Kathryn attended Evansville schools and began her career here. She graduated from Bosse High School in 1935 and from Evansville College in 1939. Joining her older sister and brother already teaching in the Evansville School System, Kathryn began as a physical-education instructor at Fulton School in 1939 and moved to her alma mater, Bosse High School, in 1941, to teach girls’ P. E. During summers of 1938 and 1940, she took graduate courses at Columbia University.
Then, in January 1942, Kathryn joined the Women’s Army Auxiliary Corps, soon known as Women’s Army Corps. After basic training at Fort Oglethorpe in Georgia, Kathryn entered officers’ training at Fort Des Moines, Iowa, receiving her commission as second lieutenant in April 1943. The following September, she returned to Fort Oglethorpe and served as commanding officer over at least 12 companies, including one company of African-American women from New York slated for Army medical positions.

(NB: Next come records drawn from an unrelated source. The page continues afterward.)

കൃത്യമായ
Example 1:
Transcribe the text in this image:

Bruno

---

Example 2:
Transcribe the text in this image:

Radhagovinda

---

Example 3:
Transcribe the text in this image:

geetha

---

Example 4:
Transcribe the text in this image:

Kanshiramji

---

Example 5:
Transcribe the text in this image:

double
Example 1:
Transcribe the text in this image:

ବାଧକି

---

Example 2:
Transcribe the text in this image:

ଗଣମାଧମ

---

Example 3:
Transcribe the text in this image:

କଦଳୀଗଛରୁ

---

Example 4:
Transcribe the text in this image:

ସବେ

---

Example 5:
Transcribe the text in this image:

She earned promotion to first lieutenant in June 1944. Following the war, Kathryn joined Army Reserves, attended Indiana University to earn her master’s degree, and returned to Bosse High School to teach.

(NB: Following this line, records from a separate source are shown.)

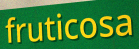
fruticosa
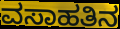
ವಸಾಹತಿನ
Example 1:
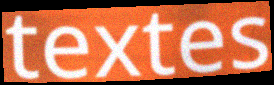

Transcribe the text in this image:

textes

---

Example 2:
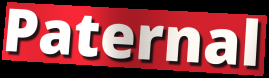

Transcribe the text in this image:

Paternal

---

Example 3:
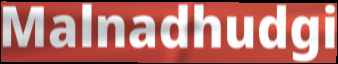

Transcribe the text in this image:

Malnadhudgi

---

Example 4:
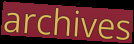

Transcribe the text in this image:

archives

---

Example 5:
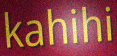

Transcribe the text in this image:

kahihi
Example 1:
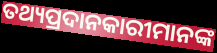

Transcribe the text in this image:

ତଥ୍ୟପ୍ରଦାନକାରୀମାନଙ୍କ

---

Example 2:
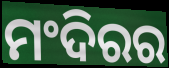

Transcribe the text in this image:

ମଂଦିରର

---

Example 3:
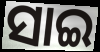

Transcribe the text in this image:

ସାଇ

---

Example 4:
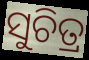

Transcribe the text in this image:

ସୁଚିତ୍ର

Recalled to active service during the Korean War, Captain Wills was stationed at Fort Benjamin Harrison in Indianapolis. There she met an enlisted man, Harold “Dick” Lawson. Because of Army regulations forbidding fraternization between officers and enlisted forces, the couple conducted a secret courtship for over a year and married on April 5, 1952. Kathryn and Dick maintained their secret by arriving at work each morning in separate cars—a practice they continued until Dick’s transfer to Greenville, Mississippi, in summer 1953, which led Kathryn to resign from the Army to follow her husband.

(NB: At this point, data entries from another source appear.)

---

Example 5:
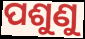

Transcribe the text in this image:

ପଶୁଣୁ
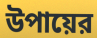
উপায়ের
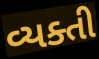
વ્યક્તી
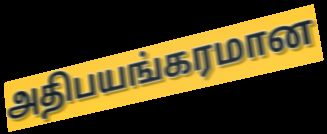
அதிபயங்கரமான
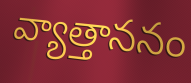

The Lawsons and their two children lived at military bases in the U.S., Germany, and Japan until 1968 when they moved to Chanute Air Force base in Illinois. In 1969 Kathryn began work in civil service on the base, where she remained until the base closed. At the end of her career she served as a training specialist supervising as many as 20 instructors. In 1993 Kathryn and Dick moved to Newburgh where Kathryn looked after Dick during his last illness.
Kathryn was nearly a life-long member of Trinity United Methodist Church, having joined in 1928; her children and grandchildren continue at Trinity. In recent years, she enjoyed solving Sudoku puzzles, crocheting, and knitting. She donated her handmade baby blankets, scarfs, and afghans to charitable organizations.
She was preceded in death by her husband, Dick Lawson; parents; sister, Carolyn Wills; and brother, James Wills. Survivors include a daughter, Kathryn (Bill) Bartelt; a son, Richard (Karen) Lawson; and grandchildren Kaitlyn, Jonathan, and Megan Lawson—all of Newburgh.
Funeral Services will be held at 10:00 AM on Monday, July 27, 2015, at Alexander Newburgh Chapel officiated by Dr. Todd Gile with burial in Tupman Cemetery. Friends may visit Sunday, from 2:00 PM to 6:00 PM and Monday, 9 AM until service time at the funeral home.
Memorial contributions may be made to Trinity United Methodist Church.